NOAA image of hurricane and satellite.June 18, 2007 With an active Atlantic hurricane season expected for 2007, NOAA’s high-powered satellites are ready to send forecasters a steady stream of crisp, detailed images, and other important data, of any storm that develops in the Western Hemisphere.

The NOAA Satellite and Information Service operates a fleet of spacecraft that monitor the weather, including conditions that trigger hurricanes and the tornadoes and floods that accompany them. “These satellites often provide us with the first indication that a storm is forming and they play an important role in predicting where a storm will go,” said Mary Kicza, assistant administrator for NESDIS.

NOAA’s Geostationary Operational Environmental Satellites (GOES), which operate from a fixed position 22,500 miles above the east and west coasts, take constant images of hurricanes and track their movement. Additionally, NOAA’s Polar-orbiting Operational Environmental Satellites (POES), which operate 530 miles over the Earth, orbiting the entire planet, keep an eye on storms, while providing data — including sea-surface temperatures, which is incorporated into global weather models.

Satellite data is used in combination with hurricane buoys, hurricane hunter aircraft, air-borne Doppler radar, dropwindsondes, and the experience and skill of NOAA’s forecasters to predict tropical storm impacts.

“Our satellites are in good health and are closely watching the oceans for any hint of tropical storm activity,” Kicza added. “Our top priority is to provide the satellite images and data to NOAA meteorologists, who make the forecasts that enable emergency managers to help people get out of harm’s way.”

NOAA Satellite Fleet

NOAA currently has four geostationary spacecraft: two are in operation, one is stored in orbit as a ready backup and one satellite currently used to provide better coverage of South America as part of the World Meteorological Organization’s World Weather Watch Global Observing System. GOES are the nation’s primary hurricane spotters from space.

NOAA also has five polar-orbiting satellites – two that are operational, including a spacecraft in a joint venture with Europe, with three more serving as backup satellites. POES are key in monitoring changes in the atmosphere and ocean temperatures and climate phenomena, such as El Niño and La Niña.

“We have an elaborate system in place, including back-up satellites and partnerships with other nations, that would handle any hiccups and keep monitoring storms,” said Kathy Kelly, director of the NOAA Satellite Operations and Satellite Data Processing and Distribution.

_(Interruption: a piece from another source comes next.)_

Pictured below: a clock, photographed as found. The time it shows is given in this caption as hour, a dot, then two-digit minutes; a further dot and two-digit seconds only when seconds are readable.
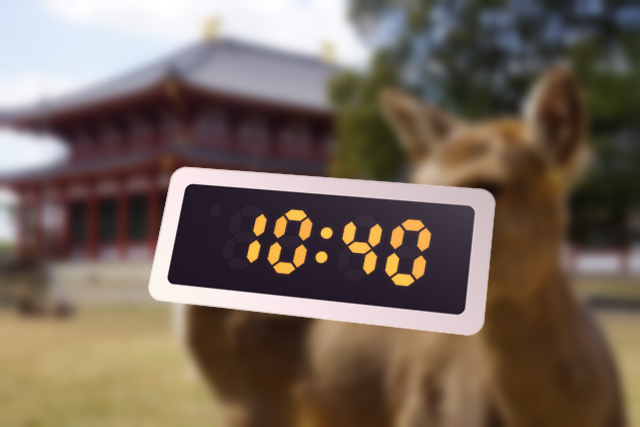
10.40
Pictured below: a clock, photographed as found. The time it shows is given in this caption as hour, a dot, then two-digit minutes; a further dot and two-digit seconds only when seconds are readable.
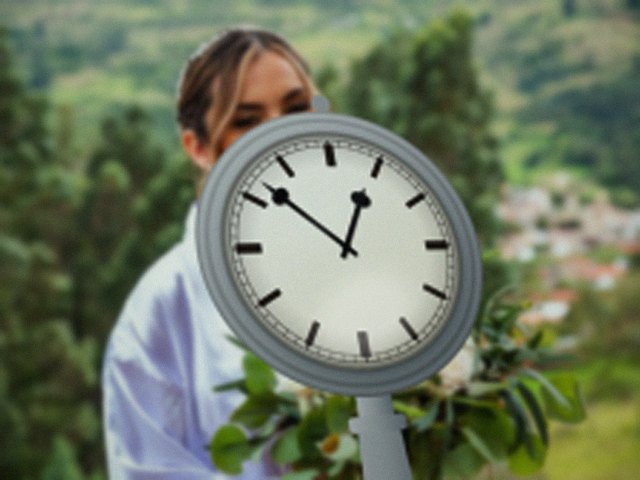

Additionally, NESDIS processes data from other spacecraft, such as NASA’s research QuikSCAT satellite, which is used in hurricane forecast models. “Our forecasters are using research tools like QuickSCAT to develop enhanced forecast models,” said Mary Glackin, acting director of the NOAA National Weather Service. “NOAA’s satellites are a key component to accurate hurricane forecasts, but our focus on next-generation technologies will ensure continued to improvement in hurricane services.”

Just last week, NOAA officially dedicated a new home for its around-the-clock environmental satellite operations. The NOAA Satellite Operations Facility, in Suitland, Md., supports a range of high-technology equipment, including 16 antennas that control more than $4.7 billion worth of environmental satellites. Each day, NSOF processes more than 16 billion bytes of environmental data from NOAA’s satellites and the Department of Defense’s Meteorological Satellite Program.

NOAA image for a larger view of Hurricane Katrina on Aug. 28, 2005, at 9:15 a.m. EDT - Category 5 strength. Also shown is the NOAA GOES-12 satellite, which monitors Atlantic hurricanes. NOAA Satellites Show Moxie
During the 2005 Atlantic hurricane season, when a record 28 storms developed, NOAA satellites sent a total of 11,736 images of these cyclones to forecasters at the NOAA National Hurricane Center in Miami, Fla. In the relatively quiet 2006 hurricane season, the number of images was 7,380. (Click NOAA image for a larger view of Hurricane Katrina on Aug. 28, 2005, at 9:15 a.m. EDT - Category 5 strength. Also shown is the NOAA GOES-12 satellite, which monitors Atlantic hurricanes. Click here for high resolution version. Please credit “NOAA.”)

In New Orleans, ground zero for Hurricane Katrina, the costliest hurricane in U.S. history, GOES sent 716 images of the storm between August 26 and August 30.

“During Katrina, nothing could have been more helpful to forecasters than [NOAA] GOES imagery,” said Paul Trotter, meteorologist in charge of the NOAA National Weather Service forecast office in Slidell, La. “In areas where observations were limited, satellite imagery of the southwest movement of Katrina, once it began to move through and exit Florida, gave tremendous lead time of the eventual curve toward southeast Louisiana.”

Future NOAA Satellites
NOAA and NASA are planning the next generation of satellites that will strengthen the prediction and tracking of hurricanes. Known as the GOES-R series, these next generation satellites are expected to bring key improvements in data for predicting severe weather, including hurricanes. GOES-R data will result in longer watch and warning lead times and a better definition of the threat area for hurricanes and other dangerous weather.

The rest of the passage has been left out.